Member of the National Assembly of Pakistan
- Incumbent
- Assumed office 29 February 2024
- Constituency: NA-204 Khairpur-III
- In office 13 August 2018 – 10 August 2023
- Constituency: NA-210 (Khairpur-III)
- In office 2003 – 18 November 2007
- Constituency: NA-216 Khairpur-II

Personal details
- Party: PPP (2010-present)
- Other political affiliations: PML(F) (2003-2010)

= Syed Javed Ali Shah Jillani =

Pakistani politician

Syed Javed Ali Shah Jillani is a Pakistani politician who has been a member of the National Assembly of Pakistan since February 2024 and previously served in this position from August 2018 till August 2023 and from 2003 to 2007.

==Early life and education==
He was born on 8 May 1948, in Khairpur Mir's, Pakistan.

He received a degree of Bachelor of Arts (Hons) in 1970 and Masters in Political Science in 1971, both from the University of Sindh.

==Political career==

He ran for the seat of the National Assembly of Pakistan as a candidate of Pakistan Peoples Party (PPP) from Constituency NA-216 (Khairpur-II) in the 2002 Pakistani general election but was unsuccessful.
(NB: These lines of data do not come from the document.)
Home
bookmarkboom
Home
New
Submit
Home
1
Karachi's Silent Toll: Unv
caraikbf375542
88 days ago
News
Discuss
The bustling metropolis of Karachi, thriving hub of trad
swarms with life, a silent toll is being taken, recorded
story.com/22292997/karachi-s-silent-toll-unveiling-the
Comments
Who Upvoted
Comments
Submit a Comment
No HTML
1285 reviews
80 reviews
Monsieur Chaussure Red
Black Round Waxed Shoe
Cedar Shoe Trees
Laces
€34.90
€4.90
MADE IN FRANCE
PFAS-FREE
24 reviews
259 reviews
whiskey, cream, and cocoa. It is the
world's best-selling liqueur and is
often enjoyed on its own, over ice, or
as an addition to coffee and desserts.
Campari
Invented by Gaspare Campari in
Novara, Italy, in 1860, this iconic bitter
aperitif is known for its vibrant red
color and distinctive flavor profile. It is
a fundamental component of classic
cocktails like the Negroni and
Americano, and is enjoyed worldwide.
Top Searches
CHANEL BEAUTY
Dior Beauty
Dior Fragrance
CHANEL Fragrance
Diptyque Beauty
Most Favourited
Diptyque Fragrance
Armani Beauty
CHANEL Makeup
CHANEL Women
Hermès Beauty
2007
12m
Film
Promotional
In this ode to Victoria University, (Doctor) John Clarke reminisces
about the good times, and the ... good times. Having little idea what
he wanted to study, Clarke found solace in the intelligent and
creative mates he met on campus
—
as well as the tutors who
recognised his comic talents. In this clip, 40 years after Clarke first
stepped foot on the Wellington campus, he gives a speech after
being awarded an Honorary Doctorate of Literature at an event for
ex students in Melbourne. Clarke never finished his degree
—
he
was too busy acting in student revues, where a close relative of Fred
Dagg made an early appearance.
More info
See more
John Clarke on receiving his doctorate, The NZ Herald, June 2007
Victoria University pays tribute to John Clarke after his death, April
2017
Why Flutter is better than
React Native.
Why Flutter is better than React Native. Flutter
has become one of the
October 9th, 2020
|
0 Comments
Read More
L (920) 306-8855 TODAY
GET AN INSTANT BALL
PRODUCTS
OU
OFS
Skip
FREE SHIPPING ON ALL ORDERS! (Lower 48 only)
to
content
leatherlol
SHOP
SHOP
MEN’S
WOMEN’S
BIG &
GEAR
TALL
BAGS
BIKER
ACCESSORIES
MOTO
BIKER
He received 58,735 votes and lost the seat to Pir Sadaruddin Shah, a candidate of Pakistan Muslim League (F) (PML(F)). In the same election, he ran for the seat of the Provincial Assembly of Sindh as an independent candidate from Constituency PS-29 (Khairpur-I) but was unsuccessful. He received 19 votes and lost the seat to Syed Qaim Ali Shah.

He was elected to the National Assembly as a candidate of PML(F) from Constituency NA-216 (Khairpur-II) in a by-election held in January 2003. He received 128,783 votes and defeated Syed Ahmed Raza Shah Jeelani, a candidate of PPP.

He ran for the seat of the National Assembly as a candidate of PML(F) from Constituency NA-215 (Khairpur-I) in the 2008 Pakistani general election but was unsuccessful. He received 34,014 votes and lost the seat to Nawab Ali Wassan, a candidate of PPP.

On 26 December 2010, he re-joined PPP.

He ran for the seat of the National Assembly as a candidate of PPP from Constituency NA-217 (Khairpur-III) in the 2013 Pakistani general election but was unsuccessful. He received 71,916 votes and lost the seat to Syed Kazim Ali Shah, a candidate of PML(F).

He was re-elected to the National Assembly from NA-210 (Khairpur-III) as a candidate of PPP in the 2018 Pakistani general election. He received 90,830 votes and defeated Syed Kazim Ali Shah, a candidate of the Grand Democratic Alliance (GDA).

He was re-elected to the National Assembly from NA-204 Khairpur-III as a candidate of PPP in the 2024 Pakistani general election. He received 113,022 votes and defeated Mozzam Ali Khan, a candidate of the GDA.